Make tobacco industry accountable for environmental damage: UN health agency |
UN agency disclosure that The tobacco industry costs the world more than eight million lives every year. As well as the human cost, 600 million trees, 200,000 hectares of land, 22 billion tons of water and 84 million tons of CO2 are used in tobacco production.
Much of the environmental costs fall on low- and middle-income countries, where water and farmland are used to grow tobacco, rather than produce food, which is often needed.
The WHO report “Tobacco: Poisoning our planet“Emphasize that the industry’s carbon footprint from tobacco production, processing and transportation is comparable to 1/5 of the CO2 produced by commercial aviation each year, contributing to further global warming.
Trillions of filters pollute the planet
Dr Ruediger Krech, WHO Director of Health Promotion, said: “Tobacco products are the most wasteful on the planet, containing more than 7,000 harmful chemicals, which can enter our environment. when we are discarded”. “About 4.5 trillion cigarette filters pollute our oceans, rivers, city sidewalks, parks, land and beaches each year.“.
Products such as cigarettes, smokeless tobacco and e-cigarettes also add to plastic pollution. Tobacco filters contain microplastics and constitute the second highest form of plastic pollution worldwide.
WHO is calling on policymakers treat cigarette butts like any other single-use plasticand consider banning them, to protect public health and the environment: despite marketing by the tobacco industry, there is no evidence that filters have any proven health benefits.
Make polluters pay
The cost of cleaning up littered tobacco products rests with the taxpayer, not the industry creating the problem. Each year, this figure costs China about 2.6 billion USD and India about 766 million USD. The cost for Brazil and Germany is more than 200 million dollars.
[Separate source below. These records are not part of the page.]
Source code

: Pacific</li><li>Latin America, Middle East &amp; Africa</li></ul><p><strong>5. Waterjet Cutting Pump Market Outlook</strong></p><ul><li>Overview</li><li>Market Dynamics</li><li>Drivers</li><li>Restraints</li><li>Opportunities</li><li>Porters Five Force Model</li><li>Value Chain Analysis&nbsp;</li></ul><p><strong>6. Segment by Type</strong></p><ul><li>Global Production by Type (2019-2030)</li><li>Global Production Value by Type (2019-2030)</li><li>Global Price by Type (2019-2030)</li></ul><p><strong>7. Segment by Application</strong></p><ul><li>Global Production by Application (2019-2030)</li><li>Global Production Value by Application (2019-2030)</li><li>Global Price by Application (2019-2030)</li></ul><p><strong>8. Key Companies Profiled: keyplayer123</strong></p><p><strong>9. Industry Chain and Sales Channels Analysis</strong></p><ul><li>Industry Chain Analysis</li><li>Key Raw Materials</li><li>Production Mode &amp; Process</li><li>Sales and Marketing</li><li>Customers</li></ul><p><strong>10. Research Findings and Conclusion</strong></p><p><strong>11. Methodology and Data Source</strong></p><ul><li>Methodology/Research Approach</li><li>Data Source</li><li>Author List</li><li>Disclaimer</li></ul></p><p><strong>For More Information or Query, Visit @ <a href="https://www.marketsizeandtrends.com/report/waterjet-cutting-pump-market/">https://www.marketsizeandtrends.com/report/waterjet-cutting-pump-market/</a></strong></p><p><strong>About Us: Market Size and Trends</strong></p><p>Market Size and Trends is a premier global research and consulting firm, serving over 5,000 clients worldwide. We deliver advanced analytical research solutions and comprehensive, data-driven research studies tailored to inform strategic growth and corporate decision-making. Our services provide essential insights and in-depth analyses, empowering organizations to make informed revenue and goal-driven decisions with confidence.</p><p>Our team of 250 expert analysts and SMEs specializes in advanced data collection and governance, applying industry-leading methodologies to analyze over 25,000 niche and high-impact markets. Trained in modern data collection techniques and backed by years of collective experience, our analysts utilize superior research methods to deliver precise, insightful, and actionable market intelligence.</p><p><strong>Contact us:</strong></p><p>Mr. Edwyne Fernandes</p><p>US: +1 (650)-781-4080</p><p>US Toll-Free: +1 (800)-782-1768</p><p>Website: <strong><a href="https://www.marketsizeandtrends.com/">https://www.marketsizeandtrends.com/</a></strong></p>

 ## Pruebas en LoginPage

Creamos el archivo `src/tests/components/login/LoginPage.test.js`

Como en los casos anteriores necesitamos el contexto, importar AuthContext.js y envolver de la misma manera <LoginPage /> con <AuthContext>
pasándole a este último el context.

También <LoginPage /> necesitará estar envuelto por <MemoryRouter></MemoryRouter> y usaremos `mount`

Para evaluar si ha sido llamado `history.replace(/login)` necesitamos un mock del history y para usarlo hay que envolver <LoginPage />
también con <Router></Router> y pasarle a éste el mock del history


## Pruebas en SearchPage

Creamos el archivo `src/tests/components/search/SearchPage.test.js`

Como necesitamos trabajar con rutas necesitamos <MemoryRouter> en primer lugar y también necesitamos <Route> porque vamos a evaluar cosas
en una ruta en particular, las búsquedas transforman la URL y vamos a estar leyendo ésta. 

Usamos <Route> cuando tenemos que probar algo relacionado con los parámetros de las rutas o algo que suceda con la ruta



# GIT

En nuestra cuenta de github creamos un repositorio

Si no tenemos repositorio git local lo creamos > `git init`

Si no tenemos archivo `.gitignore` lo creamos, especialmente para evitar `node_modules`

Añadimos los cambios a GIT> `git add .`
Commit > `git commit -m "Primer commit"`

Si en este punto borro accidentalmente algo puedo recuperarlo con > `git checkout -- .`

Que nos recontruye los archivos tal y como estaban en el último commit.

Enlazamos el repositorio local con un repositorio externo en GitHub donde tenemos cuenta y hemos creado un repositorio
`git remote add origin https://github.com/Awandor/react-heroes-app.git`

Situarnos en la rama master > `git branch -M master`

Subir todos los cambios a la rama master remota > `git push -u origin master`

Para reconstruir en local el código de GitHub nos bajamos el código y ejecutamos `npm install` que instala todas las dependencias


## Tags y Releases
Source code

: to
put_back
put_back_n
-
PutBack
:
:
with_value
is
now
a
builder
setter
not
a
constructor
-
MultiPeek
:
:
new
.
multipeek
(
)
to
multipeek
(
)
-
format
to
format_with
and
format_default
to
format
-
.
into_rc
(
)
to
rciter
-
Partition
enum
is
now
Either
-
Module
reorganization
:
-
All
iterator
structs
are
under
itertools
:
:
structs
However, countries like France, Spain and cities like San Francisco, California in the USA are holding their ground. Following the “polluter pays” principle, they have successfully implemented legislation that holds the tobacco industry accountable for cleaning up the pollution it generates.
WHO urges countries and cities to follow this example, as well as support tobacco farmers to switch to sustainable crops, implement strong tobacco taxes and provide support services to help people quit. cigarette.